= Tashir (historical region) =

Ancient Armenian historical region in the South Caucasus

Tashir or Taschir (Տաշիր) is an ancient Armenian historical region in the South Caucasus, which is divided between modern Armenia and Georgia since the 11th century, and still divided between the two countries, in the Armenian Lori Province and the Georgian region of Kvemo Kartli(Somhetia).

Taschir(Thasia) historic region of Greater Armenia

The name of Tashir of Armenian origin, (known as Tashiri in neighboring Georgia) this word known since classical antiquity, referring to the plateau between the Debed and Pambak rivers. It was first mentioned by the Armenian historian Movses Khorenatsi in his 5th-century monumental work History of Armenia, as one of the cantons of the lords of Gugark, a former province of Greater Armenia, which had become part of the Kingdom of Caucasian Iberia in the 5th century and again part of kingdom of Georgia in 1118. Tashir was a part of Greater Armenia since 6th century BC to 5th century AD. After this, both Armenian and Iberian lords already had pretension over the land of Tashir, and it passed hands following the political fortunes of each. Tashir historically was a territory with Armenian majority.
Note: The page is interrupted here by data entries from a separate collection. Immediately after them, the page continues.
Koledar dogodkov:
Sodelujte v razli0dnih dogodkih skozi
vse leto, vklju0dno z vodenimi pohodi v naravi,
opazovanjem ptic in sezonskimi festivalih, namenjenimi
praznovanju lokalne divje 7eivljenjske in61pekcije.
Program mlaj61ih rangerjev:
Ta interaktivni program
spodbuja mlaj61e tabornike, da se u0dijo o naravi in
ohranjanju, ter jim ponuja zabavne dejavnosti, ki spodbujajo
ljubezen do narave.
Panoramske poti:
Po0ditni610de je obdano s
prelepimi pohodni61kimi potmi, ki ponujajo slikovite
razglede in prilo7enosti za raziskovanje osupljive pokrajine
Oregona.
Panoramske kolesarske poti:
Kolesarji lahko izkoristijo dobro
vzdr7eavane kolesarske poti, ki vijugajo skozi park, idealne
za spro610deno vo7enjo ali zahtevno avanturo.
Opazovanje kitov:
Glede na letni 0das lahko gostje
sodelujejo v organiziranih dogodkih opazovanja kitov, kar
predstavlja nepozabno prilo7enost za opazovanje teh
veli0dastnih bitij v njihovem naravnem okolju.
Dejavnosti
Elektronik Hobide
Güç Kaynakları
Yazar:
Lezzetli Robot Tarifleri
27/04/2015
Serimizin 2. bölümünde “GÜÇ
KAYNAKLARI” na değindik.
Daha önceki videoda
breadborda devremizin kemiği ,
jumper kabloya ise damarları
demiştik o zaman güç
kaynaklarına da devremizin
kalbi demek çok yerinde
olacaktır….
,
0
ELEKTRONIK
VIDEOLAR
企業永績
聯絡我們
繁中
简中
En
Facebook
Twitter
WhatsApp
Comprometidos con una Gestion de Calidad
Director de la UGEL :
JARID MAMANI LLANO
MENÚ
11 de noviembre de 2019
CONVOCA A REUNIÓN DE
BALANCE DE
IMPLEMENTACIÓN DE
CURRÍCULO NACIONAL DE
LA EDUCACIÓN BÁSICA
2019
In the following centuries, the area was ruled mostly by Armenian lords. When the Bagratid Kingdom of Armenia fell apart in the 10th century, the region was the basis of the Kingdom of Lori, or Kingdom of Tashir-Dzoraget (978-1118). It was conquered at the beginning of the 12th century by David IV of Georgia. It was a part of Georgia until the Mongol invasions devastated it and weakened the Georgian state. From then on, the region suffered many other invasions, lost much of its population and importance. It belonged to the domains of the noble Armenian Orbelian and was part of the Persian Empire until the Russian conquest of the Caucasus. The name of Tashir declined in use, and was replaced by that of Lori.

Between 1918 and 1921, the region was again disputed between the newly independent states of Georgia and Armenia.

The town of Tashir (Armenia) is named after the historical region.